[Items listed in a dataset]
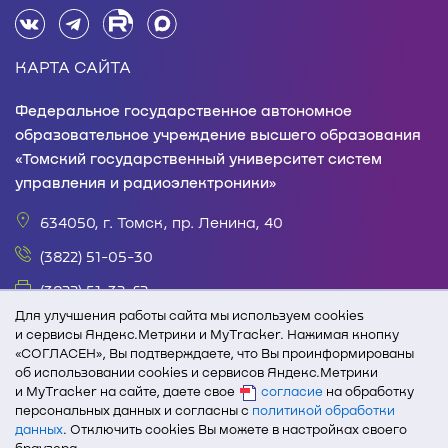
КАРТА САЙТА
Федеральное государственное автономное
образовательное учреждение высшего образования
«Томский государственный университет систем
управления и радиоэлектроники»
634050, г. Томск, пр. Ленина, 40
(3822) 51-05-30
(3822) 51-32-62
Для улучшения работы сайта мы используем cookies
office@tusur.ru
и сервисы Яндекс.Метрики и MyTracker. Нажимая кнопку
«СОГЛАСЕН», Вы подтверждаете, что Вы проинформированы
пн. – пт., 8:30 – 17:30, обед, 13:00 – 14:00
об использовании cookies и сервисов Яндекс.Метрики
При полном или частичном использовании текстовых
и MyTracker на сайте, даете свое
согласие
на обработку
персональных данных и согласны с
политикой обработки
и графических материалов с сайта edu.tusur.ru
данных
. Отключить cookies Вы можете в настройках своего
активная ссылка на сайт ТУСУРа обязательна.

_The problem_.
What lines hold the string "использовании"? Pick them out of the data.

_Finished exercise_.
об использовании cookies и сервисов Яндекс.Метрики
При полном или частичном использовании текстовых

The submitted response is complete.